Bagi Bunda yang
baru pertama kali menjalani masa kehamilan, perubahan hormon yang terjadi pada
tubuh Bunda dapat menimbulkan rasa cemas, padahal perubahan hormon tersebut
sangat wajar dan normal yang memang sudah umum terjadi pada ibu hamil. Namun
Bunda harus tetap dapat mengatasinya dengan tepat agar rasa cemas Bunda tidak
berlebihan karena jika berlebihan, rasa cemas tersebut dapat menimbulkan stres
yang harus dihindari oleh setiap ibu hamil. Oleh sebab itu, Bunda harus
mengetahui berbagai perawatan bayi yang pastinya sangat bermanfaat bagi
Bunda.
Salah satu
masalah kehamilan yang harus Bunda ketahui dan biasanya cukup sering dialami
para ibu hamil adalah masalah keputihan. Keputihan(fluor albus) adalah proses
keluarnya cairan vagina yang tidak normal dan sering terjadi pada kehamilan
karena adanya perubahan hormonal dan aliran darah di daerah rahim serta vagina
yang mengakibatkan meningkatnya proses sekresi vagina, sehingga munculah jamur
pencetus iritasi.

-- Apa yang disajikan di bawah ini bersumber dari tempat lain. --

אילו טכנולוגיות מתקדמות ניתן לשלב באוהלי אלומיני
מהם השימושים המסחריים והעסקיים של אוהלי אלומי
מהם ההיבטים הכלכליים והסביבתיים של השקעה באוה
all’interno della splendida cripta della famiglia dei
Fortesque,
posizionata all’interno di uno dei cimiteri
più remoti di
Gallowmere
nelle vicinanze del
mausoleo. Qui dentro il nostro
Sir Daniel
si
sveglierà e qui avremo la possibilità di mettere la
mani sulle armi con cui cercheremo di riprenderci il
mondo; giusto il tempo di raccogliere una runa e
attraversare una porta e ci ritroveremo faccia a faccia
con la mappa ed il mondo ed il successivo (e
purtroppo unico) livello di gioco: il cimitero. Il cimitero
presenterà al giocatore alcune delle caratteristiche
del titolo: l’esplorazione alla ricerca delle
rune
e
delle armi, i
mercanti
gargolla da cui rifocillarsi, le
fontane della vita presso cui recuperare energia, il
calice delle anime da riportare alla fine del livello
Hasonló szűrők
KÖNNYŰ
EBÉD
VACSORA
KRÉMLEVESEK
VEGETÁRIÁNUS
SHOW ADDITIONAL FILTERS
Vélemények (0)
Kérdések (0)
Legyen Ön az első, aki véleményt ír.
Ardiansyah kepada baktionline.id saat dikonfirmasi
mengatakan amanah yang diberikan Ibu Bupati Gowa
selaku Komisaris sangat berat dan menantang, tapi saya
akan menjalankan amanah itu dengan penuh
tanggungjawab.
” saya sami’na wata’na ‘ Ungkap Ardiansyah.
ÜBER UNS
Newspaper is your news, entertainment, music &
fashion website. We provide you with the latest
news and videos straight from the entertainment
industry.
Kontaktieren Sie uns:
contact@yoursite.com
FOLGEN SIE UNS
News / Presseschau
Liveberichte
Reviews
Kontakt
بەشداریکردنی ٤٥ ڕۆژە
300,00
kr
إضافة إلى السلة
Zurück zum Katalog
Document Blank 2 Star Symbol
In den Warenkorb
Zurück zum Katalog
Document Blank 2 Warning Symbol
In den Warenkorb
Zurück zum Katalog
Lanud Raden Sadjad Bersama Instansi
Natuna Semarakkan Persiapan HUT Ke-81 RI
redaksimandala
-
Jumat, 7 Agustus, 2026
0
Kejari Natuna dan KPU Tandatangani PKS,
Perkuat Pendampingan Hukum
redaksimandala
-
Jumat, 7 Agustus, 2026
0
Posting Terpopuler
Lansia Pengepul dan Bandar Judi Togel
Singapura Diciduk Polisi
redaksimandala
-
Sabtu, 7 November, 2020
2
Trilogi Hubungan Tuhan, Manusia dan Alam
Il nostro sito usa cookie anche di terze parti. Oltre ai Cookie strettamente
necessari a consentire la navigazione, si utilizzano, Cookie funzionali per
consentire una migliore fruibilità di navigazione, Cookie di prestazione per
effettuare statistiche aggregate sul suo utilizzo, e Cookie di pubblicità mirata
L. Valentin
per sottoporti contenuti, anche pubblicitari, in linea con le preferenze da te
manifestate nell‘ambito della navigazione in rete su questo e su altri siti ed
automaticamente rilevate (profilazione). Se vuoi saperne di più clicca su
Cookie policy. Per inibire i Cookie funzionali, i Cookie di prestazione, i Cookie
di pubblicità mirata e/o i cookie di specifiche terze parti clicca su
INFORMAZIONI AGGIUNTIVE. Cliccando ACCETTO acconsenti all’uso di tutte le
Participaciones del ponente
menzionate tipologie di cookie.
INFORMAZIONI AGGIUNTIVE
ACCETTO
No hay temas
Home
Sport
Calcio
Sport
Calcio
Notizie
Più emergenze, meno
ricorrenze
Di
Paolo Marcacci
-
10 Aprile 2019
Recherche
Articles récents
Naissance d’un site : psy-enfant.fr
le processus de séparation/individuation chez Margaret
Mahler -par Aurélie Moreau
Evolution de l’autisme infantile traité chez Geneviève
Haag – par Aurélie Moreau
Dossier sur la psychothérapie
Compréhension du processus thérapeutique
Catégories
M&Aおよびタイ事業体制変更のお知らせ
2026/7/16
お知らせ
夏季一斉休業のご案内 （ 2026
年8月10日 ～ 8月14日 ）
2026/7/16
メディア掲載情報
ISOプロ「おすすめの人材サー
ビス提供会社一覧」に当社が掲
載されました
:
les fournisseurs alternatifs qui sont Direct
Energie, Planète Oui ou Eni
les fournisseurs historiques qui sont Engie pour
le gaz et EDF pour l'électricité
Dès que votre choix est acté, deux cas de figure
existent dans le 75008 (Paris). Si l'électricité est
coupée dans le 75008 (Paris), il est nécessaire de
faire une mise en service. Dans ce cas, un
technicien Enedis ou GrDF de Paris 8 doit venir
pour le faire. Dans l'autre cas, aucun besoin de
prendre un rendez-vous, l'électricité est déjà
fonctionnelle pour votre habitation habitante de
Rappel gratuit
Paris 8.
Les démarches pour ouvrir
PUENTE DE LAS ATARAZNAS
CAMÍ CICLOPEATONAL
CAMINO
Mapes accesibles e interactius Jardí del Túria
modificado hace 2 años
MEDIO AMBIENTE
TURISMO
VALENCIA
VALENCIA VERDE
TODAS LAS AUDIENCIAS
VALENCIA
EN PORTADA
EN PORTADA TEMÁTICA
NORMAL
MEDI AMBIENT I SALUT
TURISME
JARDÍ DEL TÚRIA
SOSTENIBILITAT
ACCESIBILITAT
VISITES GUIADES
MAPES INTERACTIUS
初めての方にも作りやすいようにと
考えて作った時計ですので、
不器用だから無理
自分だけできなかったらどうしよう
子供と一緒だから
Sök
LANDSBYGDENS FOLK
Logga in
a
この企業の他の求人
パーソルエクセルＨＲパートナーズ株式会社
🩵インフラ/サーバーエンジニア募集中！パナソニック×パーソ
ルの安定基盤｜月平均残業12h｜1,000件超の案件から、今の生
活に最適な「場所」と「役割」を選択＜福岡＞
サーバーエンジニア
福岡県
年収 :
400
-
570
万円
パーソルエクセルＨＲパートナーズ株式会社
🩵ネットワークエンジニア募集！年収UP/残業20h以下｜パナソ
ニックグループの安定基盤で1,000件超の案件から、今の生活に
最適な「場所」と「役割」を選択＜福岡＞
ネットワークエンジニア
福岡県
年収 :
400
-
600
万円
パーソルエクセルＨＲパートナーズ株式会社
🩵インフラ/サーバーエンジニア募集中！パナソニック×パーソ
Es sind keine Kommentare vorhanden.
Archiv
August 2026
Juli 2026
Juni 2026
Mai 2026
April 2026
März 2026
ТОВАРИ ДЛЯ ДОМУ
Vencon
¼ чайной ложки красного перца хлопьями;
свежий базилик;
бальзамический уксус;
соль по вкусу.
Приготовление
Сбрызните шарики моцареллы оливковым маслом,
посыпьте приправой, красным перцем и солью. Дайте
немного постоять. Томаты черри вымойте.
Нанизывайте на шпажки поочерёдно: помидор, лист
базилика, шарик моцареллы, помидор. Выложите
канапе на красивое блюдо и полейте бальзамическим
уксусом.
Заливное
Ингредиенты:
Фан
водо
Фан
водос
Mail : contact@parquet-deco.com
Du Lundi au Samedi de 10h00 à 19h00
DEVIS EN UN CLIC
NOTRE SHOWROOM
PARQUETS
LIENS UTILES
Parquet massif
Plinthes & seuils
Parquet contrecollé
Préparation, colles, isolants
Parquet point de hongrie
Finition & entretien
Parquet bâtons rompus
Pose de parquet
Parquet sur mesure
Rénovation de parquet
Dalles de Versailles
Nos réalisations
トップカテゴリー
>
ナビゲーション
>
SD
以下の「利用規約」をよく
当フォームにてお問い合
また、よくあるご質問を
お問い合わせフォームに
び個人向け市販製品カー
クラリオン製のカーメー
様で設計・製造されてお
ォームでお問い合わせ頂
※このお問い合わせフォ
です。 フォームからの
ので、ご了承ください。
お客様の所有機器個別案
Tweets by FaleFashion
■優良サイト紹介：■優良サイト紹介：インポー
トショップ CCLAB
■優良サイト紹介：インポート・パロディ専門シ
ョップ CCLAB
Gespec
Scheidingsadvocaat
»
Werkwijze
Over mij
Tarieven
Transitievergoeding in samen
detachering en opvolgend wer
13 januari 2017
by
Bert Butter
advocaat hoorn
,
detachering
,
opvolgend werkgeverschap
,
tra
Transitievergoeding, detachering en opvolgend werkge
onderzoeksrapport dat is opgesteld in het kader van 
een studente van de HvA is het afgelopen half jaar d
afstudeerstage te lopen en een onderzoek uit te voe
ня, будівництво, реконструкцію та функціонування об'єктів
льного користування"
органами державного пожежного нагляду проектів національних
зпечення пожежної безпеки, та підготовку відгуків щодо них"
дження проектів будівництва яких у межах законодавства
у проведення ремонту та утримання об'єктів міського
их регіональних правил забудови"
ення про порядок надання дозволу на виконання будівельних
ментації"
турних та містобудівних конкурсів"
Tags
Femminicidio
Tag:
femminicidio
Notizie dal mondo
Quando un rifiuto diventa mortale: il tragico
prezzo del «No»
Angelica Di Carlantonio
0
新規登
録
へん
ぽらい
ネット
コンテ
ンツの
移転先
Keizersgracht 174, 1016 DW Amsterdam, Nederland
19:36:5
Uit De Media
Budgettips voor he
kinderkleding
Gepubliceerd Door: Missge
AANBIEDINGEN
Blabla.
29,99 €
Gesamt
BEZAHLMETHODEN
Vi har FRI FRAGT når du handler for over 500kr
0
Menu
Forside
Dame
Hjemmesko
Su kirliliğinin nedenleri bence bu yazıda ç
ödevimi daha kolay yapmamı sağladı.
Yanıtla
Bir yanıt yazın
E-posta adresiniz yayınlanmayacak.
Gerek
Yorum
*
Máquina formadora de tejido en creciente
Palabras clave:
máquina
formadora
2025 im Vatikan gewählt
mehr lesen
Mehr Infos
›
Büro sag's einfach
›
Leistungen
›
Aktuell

Biasanya sekresi vagina yang normal tidak disertai rasa gatal
sedangkan keputihan yang terkena infeksi akan disertai rasa gatal, panas, nyeri
kemerahan dan bahkan disertai rasa sakit saat buang air kecil.
Pada ibu hamil,
jika keputihan dibiarkan akan meningkatkan resiko pecahnya selaput ketuban yang
mengakibatkan kelahiran prematur, selain itu dapat membuat bayi tertular saat
proses persalinan dan dapat menular kembali pada Bunda saat menyusui sehingga
terjadi peradangan puting susu atau payudara (mastitis). Untuk mengatasinya,
berikut ini ada beberapa perawatan bayi mengatasi keputihan saat hamil, antara
lain:
1. Jika
Bunda pergi ke toilet umum, hindari menggunakan air sembarangan untuk membasuh
vagina. Sebaiknya, Bunda menggunakan air yang mengucur langsung dari kran.
2. Segeralah
ganti celana dalam jika terasa lembap dan hindari penggunaan panty liner serta
celana yang ketat karena dapat memicu vagina menjadi lembab.
3. Jangan
gunakan pembersih atau sabun vagina serta jagalah kebersihan daerah genital.
Jika
keputihan terus berlanjut, segeralah konsultasikan dengan dokter kandungan agar
mendapatkan obat yang memang disarankan dan janganlah menggunakan obat oral
sembarangan yang banyak dijual dipasar.